Cefic calls for the introduction of product-level biomass-derived content targets to create market demand and unlock investment in Europe’s bioeconomy, alongside rapid implementation through the Ecodesign for Sustainable Products Regulation (ESPR) and the upcoming Biotech Act II.
The bioeconomy is a key pillar of the chemical industry’s industrial transition. However, investment in biomass-derived products is still held back by a lack of clear and predictable market demand.
Biomass-derived products are products wholly or partly made from biomass, covering both bio-based and bio-attributed products*. Product-level biomass-derived content targets would set minimum requirements for the share of biomass-derived content in products placed on the market.

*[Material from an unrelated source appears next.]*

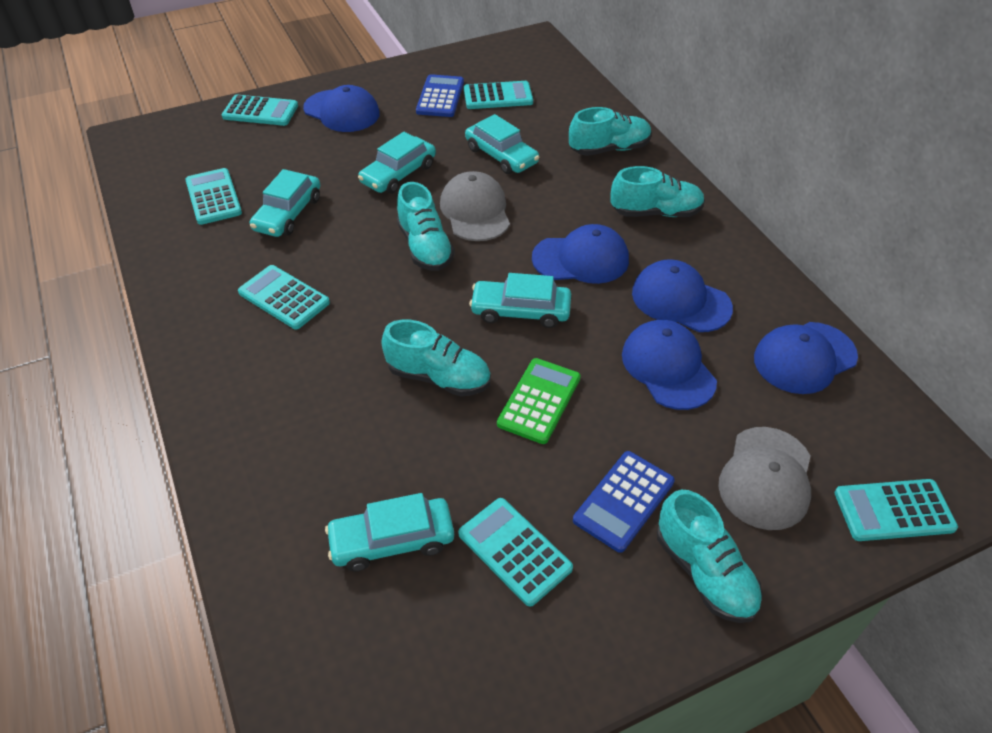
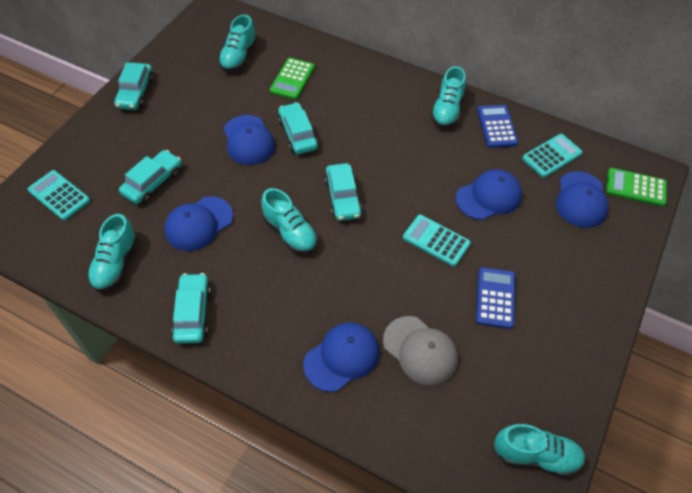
green calculator: 1 -> 2
grey cap: 2 -> 1
turquoise calculator: 6 -> 3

In practice, this means setting a single biomass-derived content target per product or product group, while counting both bio-based and bio-attributed inputs to ensure technology neutrality.

Introducing such targets can create the market pull needed to bring innovative solutions to scale. In its policy proposals to introduce biomass-derived content targets, Cefic recommends:
- Product-level biomass-derived content targets: Create demand certainty and unlock investment by setting minimum content requirements for products placed on the market.
- Incentives and dedicated measures to support emerging value chains facing technological and financial challenges: Such as VAT reductions to be applied for products having a certain minimum share of circular content.
- Clear and workable design: Set targets at product or product-group level, using a technology-neutral approach that counts both bio-based and bio-attributed inputs.
- Targets that are complementary to other carbon measures: Maintain a clear distinction from recycled content and captured carbon targets to ensure a coherent and effective policy framework.
- Predictable regulatory pathway: Establish a gradual ramp-up with milestones to give industry the certainty needed to invest and scale solutions.
- Fast implementation through existing EU tools: Use the Ecodesign for Sustainable Products Regulation (ESPR) and the upcoming Biotech Act II to accelerate deployment, harmonise definitions and address policy gaps.
By combining clear product-level targets, supportive incentives and a fast implementation pathway through Biotech Act II and ESPR, Europe can unlock investment, scale its bioeconomy and strengthen industrial competitiveness and resilience.
*Bio-based products are those for which the share of bio-based content can be measured via established radiocarbon methods (14C tracing). These may be fully or partially bio-based. Bio-attributed products are those for which the use of bio-based feedstocks, substituting part of the raw material needed in the manufacturing process, has been attributed to the product via the mass balance method and is certified according to a third-party certification scheme.